[[ Text passage open ]]

There were 734 households, out of which 39.8% had children under the age of 18 living with them, 52.3% were married couples living together, 12.9% had a female householder with no husband present, and 29.4% were non-families. 24.5% of all households were made up of individuals, and 9.8% had someone living alone who was 65 years of age or older. The average household size was 2.76 and the average family size was 3.31.

In the city, the population was spread out, with 31.4% under the age of 18, 9.1% from 18 to 24, 31.4% from 25 to 44, 19.4% from 45 to 64, and 8.6% who were 65 years of age or older. The median age was 32 years. For every 100 females, there were 94.1 males. For every 100 females age 18 and over, there were 93.4 males.

[[ Text passage closed ]]

Task 1:
Answer these questions from the demographics passage:
(a) How many households were there?
(b) What was the median age?
(c) For every 100 females age 18 and over, how many males were there?
Task 2:
List every age group that the demographics passage uses to describe how the city's population was spread out, with the percentage it gives for each.

[[ Excerpted data open ]]

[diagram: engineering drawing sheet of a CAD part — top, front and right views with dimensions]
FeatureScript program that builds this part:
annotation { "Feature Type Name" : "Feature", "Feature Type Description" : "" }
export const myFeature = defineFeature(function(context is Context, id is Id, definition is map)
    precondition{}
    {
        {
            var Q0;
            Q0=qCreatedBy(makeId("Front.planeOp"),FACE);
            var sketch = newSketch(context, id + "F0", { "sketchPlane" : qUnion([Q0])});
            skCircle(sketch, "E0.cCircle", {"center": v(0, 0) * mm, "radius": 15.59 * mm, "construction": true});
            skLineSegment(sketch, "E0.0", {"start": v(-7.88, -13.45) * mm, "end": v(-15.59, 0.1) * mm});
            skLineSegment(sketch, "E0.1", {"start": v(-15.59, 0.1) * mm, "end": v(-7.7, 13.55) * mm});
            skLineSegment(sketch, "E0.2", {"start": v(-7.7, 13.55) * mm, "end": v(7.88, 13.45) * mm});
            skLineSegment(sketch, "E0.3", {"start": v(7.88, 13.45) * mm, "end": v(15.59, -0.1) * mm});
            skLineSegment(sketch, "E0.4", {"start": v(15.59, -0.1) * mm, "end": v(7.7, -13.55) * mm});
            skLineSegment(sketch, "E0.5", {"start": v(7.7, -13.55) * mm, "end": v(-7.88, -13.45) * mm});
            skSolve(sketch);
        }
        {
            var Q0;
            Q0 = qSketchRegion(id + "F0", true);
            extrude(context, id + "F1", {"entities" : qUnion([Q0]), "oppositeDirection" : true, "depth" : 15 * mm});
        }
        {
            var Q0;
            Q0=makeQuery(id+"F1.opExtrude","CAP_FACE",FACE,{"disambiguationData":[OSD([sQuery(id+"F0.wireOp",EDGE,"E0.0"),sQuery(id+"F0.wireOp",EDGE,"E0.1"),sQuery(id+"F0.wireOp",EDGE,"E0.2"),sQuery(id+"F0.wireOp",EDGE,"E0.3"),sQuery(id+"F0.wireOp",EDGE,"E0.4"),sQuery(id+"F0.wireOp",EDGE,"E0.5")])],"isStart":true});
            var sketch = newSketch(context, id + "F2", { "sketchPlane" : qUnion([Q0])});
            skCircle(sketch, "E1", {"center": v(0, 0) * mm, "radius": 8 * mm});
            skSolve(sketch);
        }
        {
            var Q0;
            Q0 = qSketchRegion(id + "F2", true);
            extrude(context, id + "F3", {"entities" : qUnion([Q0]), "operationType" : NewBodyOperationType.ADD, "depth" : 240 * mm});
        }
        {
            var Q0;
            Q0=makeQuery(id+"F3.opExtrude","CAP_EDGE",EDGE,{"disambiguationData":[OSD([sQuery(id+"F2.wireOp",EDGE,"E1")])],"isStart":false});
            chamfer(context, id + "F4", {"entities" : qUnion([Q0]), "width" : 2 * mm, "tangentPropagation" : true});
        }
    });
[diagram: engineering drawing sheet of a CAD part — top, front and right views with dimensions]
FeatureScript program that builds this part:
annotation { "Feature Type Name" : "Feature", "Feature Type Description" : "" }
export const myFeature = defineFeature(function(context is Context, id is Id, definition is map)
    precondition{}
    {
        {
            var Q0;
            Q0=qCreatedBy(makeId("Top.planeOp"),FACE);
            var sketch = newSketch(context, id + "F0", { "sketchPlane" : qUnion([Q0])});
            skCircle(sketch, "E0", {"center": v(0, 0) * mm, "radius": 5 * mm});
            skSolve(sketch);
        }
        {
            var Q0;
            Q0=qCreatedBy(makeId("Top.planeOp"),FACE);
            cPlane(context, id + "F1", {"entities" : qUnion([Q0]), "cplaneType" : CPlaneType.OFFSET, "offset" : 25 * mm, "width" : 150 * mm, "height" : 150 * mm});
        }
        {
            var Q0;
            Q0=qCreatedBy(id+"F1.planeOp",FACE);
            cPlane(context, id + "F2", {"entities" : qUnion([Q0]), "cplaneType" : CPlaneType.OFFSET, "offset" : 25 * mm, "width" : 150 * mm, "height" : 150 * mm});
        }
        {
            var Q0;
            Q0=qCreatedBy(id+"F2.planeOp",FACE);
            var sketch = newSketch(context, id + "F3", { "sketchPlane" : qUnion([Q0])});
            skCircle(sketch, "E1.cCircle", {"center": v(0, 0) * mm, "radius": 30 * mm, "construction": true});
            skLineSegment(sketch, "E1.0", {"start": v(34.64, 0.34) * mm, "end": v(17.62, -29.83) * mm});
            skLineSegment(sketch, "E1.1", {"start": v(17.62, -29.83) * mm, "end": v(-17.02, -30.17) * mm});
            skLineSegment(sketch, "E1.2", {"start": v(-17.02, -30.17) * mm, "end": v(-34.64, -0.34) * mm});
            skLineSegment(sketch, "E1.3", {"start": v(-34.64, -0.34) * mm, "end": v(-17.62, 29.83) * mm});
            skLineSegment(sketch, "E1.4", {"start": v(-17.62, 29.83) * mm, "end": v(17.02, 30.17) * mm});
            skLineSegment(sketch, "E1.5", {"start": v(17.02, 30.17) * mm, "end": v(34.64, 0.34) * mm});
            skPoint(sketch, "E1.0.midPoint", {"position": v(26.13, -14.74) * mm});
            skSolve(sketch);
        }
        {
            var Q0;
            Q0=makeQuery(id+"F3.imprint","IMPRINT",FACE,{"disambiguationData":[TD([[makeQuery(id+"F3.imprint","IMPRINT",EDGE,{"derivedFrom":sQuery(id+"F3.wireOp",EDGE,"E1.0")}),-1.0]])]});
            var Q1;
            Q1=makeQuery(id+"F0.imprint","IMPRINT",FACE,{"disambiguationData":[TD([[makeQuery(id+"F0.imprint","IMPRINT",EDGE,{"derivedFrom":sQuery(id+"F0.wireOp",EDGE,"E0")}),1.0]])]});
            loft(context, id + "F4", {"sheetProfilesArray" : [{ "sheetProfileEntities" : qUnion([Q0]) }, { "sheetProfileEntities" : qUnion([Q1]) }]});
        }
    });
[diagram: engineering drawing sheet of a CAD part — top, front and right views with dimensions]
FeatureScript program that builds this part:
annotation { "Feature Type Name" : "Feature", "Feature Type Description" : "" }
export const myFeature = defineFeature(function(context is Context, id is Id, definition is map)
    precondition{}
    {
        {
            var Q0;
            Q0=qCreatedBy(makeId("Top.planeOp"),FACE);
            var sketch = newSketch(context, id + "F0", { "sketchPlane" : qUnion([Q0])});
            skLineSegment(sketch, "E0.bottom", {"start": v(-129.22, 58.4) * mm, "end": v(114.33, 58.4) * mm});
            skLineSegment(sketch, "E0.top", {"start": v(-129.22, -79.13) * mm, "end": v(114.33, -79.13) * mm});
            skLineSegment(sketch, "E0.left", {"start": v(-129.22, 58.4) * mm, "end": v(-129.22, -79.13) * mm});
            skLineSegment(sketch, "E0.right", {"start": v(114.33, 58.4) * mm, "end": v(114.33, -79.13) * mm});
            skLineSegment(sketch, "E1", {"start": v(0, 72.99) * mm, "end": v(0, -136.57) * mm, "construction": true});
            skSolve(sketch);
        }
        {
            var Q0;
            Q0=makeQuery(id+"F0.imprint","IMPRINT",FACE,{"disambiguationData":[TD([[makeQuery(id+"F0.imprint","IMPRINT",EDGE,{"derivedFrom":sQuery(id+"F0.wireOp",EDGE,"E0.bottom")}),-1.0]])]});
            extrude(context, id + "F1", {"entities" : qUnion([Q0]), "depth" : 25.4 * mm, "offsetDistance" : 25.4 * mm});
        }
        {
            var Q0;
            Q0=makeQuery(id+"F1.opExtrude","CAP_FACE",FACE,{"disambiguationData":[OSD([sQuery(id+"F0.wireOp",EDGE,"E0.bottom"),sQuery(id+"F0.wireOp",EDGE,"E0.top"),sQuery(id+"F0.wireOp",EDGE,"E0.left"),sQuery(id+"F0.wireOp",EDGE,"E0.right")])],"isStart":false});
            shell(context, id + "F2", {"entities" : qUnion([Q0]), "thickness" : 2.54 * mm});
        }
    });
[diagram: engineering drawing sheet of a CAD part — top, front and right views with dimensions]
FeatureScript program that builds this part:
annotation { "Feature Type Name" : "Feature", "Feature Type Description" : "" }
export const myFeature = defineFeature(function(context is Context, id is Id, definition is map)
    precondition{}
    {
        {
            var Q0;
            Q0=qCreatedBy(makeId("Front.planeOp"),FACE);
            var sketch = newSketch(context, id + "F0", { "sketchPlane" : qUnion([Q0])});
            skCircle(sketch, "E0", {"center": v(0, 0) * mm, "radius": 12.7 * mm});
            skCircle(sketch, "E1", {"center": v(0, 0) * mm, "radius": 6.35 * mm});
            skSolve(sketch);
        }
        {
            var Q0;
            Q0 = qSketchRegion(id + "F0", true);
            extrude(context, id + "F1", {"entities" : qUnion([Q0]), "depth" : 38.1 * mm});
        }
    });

[[ Excerpted data closed ]]

Reply 1:
(a) 734
(b) 32 years
(c) 93.4

Reply 2:
- Under the age of 18: 31.4%
- 18 to 24: 9.1%
- 25 to 44: 31.4%
- 45 to 64: 19.4%
- 65 years of age or older: 8.6%